Les objectifs que poursuivit cette rencontre furent guidés par le souci de l’unité et de la perpétuation du peuple. Pour satisfaire à cette ambition, ils explorèrent tous les univers possibles ; ils s’interrogèrent à la fois sur l’univers culturel, moral, économique, social et politique. Nous essayerons de reprendre de manière succincte les propositions qui furent faites sur chacun de ces aspects :

a) aspect culturel :

-le Congrès se pencha sur la nécessité de préserver la culture fang en général, et le culte du byere et la langue fang en particulier.
 

b) aspect moral :

-le Congrès insista sur la nécessité de maintenir la morale fang, notamment à travers ses huit notions de base (dont parle Paul Mba Abessole in Aux sources de la culture fan, Paris, l’Harmattan, 2006, p.71) que sont : l’ordre (akom) opposé au désordre (abira/abirane) ;le bonheur (mvè) opposé au malheur (abé/abi) ; la droiture (soso) opposée à la déviation (nsem) et la force positive (éki) opposée à la force négative (évus). D’autre part, les congressistes profitèrent de cette réunion pour présenter le code moral fañ, rédigé en 1942 par ATANGANA. Nous citons quelques éléments de ce code moral : « Ne pas tuer quelqu’un de sa parenté, son homonyme ou son camarade du rite dans la guerre, par ruse, par sortilège ; Ne pas commettre un homicide pour motif de jalousie secrètement ou publiquement; Ne pas commettre le vol d’un objet important au préjudice de son prochain ; Ne jamais calomnier quelqu’un ; Ne pas mentir au préjudice d’une autre ; Ne jamais se marier avec une femme de la parenté paternelle ou maternelle, ni avec sa belle-mère ou son beau-père ; Ne jamais prendre le bien d’autrui par la force ; Ne jamais voler quelque chose qui soit un signe, signe appelé dzamba ; Ne jamais dire à un non-initié les secrets du rite ». Le lecteur pourra trouver des éléments de compréhension de ce code moral dans le livre de Paul Mba Abessolo cité plus haut.

c) aspect économique :

-les congressistes tinrent à favoriser le développement de la caféiculture et de la cacaoculture dans leurs régions et à s’assurer des débouchés en Guinée espagnole.

d)aspect social :

-le Congrès accorda un point d’honneur à réunir les groupes Bulu, Ntumu et Okak qui s’étaient désunis après une guerre fratricide les ayant opposé.  Le symbole de cette réunification fut l’étreinte chaleureuse que ce firent les représentants des communautés citées plus haut sous les acclamations des congressistes.
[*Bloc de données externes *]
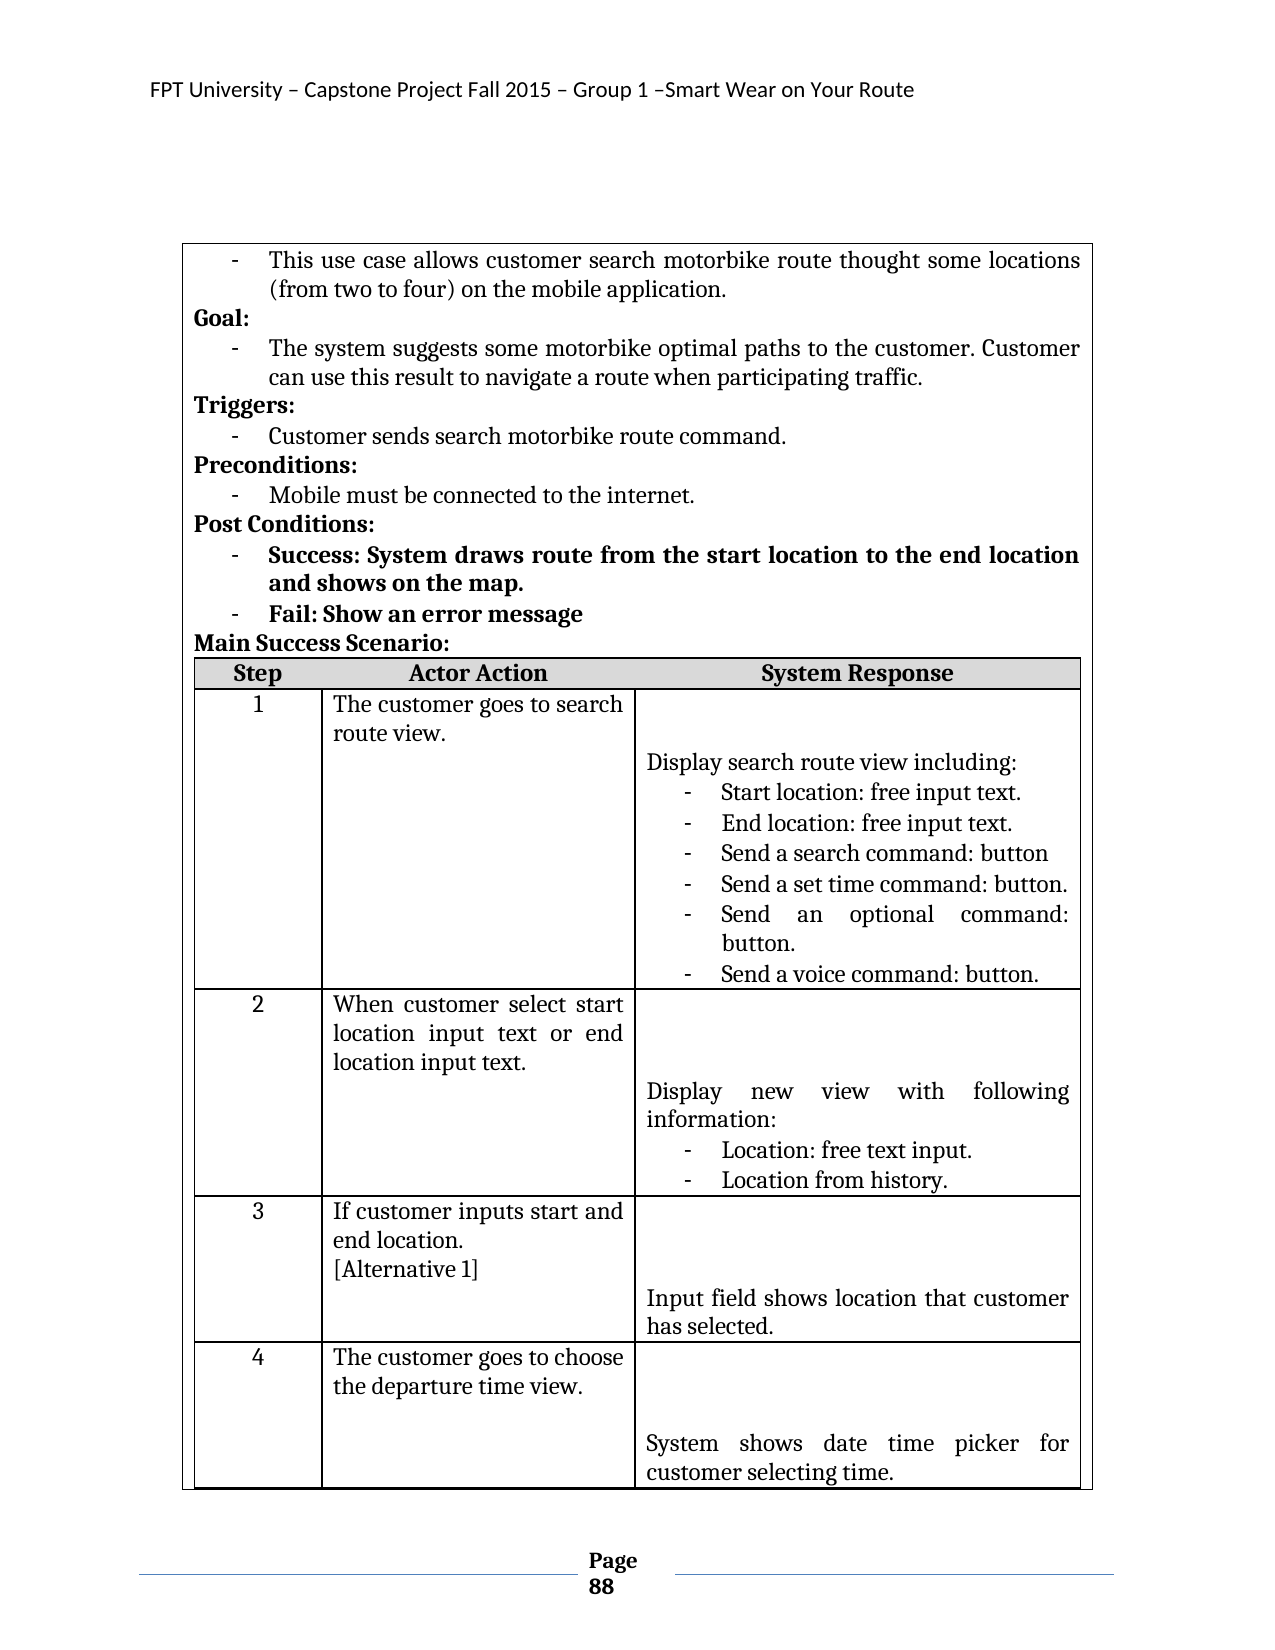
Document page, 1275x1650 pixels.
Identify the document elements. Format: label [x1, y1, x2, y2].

table_cell [183, 244, 1092, 1489]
Sur ce même chapitre, les congressistes tirent à apporter leur soutien aux populations de Mitzic, d’Afane et d’Essone victimes de la famine et de la sécheresse de 1918-1925 qui décima quelques 4 600  d’entre eux.

e) aspect politique :

Enfin, le Congrès insista sur la construction d’une organisation politique  capable de réunir tous les fang.

 

Pour terminer cette partie, nous voulons rappeler que le Congrès adopta un emblème pour se représenter et se signaler à la face du monde ; ce fut l’arbre appelé « Adzab ou Aza ». Cet arbre symbolisait la force et l’unité des fang. En souvenir à ce rêve perdu, la Guinée indépendante (la Guinée-Equatoriale), nostalgique, le représenta sur son drapeau. Aujourd’hui encore, on peut le voir.

 

Pourquoi Mitzic ?

 

Le choix de Mitzic est révélateur du signal fort que se propose d’envoyer les organisateurs de ce Congrès aux puissances coloniales car cette ville fut de toutes les époques réfractaires à l’administration coloniale. On l’a peut-être oublié, mais c’est à Mitzic (et dans sa région), dans les années 1907-1909, qu’une résistance militaire à l’administration coloniale fut organisée. Elle fut menée par de jeunes gens  appelés Bidzima ou Bidzime.

A Mitzic, l’administration française fut donc au fil de l’histoire aux prises avec les Bidzima mais aussi plus tard avec l’Allemagne qui envahit le Cameroun et le nord Woleu-Ntem dès la première guerre mondiale.